Whatever the speculative rights of faculty members, however — and many, the world over, would find it difficult to oppose climate change theory, evolutionary theories and even gender theory, as a number of lawsuits have shown — one of the aims of the law is to prevent a deconstructivist vision of human sexuality being taught to schoolchildren.

The University of Bucharest is also opposed to the amendment. Its statement said that “the text of the law has no scientific basis and is a blatant example of interference in education and free expression.” It called on its “scientific” and “noble” duties to justify teaching that biological sex and gender are two different things.

Gelu Dominica, a professor of sociology at the same university, added in a Facebook post that he would not respect the law banning “gender elements” from his courses — “[f]or the simple reason that if I did, I wouldn’t be doing my duty anymore.” He said: “My role is to guide my students to understand man’s behavior in society. And people are diverse.”

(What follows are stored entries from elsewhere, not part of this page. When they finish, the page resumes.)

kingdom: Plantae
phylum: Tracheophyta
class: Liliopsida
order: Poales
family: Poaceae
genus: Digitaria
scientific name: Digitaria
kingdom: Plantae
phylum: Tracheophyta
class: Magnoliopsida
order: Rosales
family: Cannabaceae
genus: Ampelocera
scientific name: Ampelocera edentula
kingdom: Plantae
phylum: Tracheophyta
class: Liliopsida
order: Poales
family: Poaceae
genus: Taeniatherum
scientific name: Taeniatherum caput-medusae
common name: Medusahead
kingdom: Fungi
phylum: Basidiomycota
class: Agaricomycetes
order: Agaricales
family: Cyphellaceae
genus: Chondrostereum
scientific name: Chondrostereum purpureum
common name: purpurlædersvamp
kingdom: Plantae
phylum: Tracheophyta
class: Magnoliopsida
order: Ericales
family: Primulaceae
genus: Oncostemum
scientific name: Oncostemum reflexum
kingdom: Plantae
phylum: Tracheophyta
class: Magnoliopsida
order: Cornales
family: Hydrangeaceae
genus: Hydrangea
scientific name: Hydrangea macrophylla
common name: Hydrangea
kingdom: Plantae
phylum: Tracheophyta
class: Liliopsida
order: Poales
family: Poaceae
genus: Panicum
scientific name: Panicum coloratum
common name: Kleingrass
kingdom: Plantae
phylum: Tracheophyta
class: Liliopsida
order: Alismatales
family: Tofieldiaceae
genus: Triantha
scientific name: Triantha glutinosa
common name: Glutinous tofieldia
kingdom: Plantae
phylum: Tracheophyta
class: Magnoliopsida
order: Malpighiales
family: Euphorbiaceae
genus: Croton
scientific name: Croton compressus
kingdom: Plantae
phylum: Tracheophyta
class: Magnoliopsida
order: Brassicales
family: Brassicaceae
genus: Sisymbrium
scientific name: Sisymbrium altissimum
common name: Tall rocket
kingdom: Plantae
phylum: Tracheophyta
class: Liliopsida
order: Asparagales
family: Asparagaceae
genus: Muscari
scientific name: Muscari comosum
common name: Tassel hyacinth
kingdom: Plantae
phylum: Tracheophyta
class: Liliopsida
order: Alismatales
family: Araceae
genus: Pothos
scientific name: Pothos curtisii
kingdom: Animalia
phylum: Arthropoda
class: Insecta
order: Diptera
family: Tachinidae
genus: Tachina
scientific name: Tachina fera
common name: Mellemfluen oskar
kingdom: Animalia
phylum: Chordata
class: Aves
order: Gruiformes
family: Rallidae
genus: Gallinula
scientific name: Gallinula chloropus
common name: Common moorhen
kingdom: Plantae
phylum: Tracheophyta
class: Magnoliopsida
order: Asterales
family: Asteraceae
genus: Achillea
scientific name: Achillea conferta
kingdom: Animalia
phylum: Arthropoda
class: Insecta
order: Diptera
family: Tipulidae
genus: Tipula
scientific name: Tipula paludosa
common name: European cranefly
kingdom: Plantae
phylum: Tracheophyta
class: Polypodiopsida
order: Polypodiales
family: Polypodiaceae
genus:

All opponents make clear that the teaching of “gender studies” is a way of fostering acceptance toward LGBT people. Banning them could lead to “ramp[ing] up bullying of queer children and adolescents” and to “punitive measures” against teachers, said the National Alliance of Student Organizations in Romania. This makes clear that “gender studies,” from their point of view, are in fact far from being mere theories to be confronted with reality; they are an ideology that aims to change society and reality.